START Source records

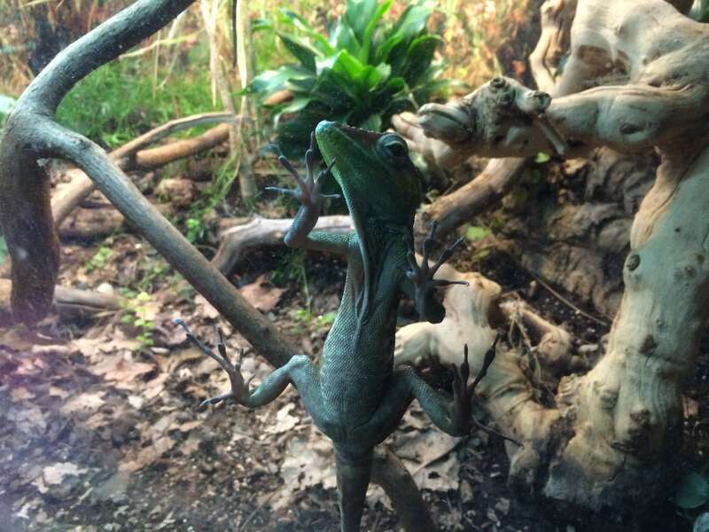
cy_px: 266
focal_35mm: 29
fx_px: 594
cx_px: 354
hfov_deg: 61.7
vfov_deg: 48.2
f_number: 2.2
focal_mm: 4.15
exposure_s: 1/30
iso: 250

END Source records

__Activity__
Transcribe the records in full and exactly. Pictures stay out.

__Written response__
cy_px: 266
focal_35mm: 29
fx_px: 594
cx_px: 354
hfov_deg: 61.7
vfov_deg: 48.2
f_number: 2.2
focal_mm: 4.15
exposure_s: 1/30
iso: 250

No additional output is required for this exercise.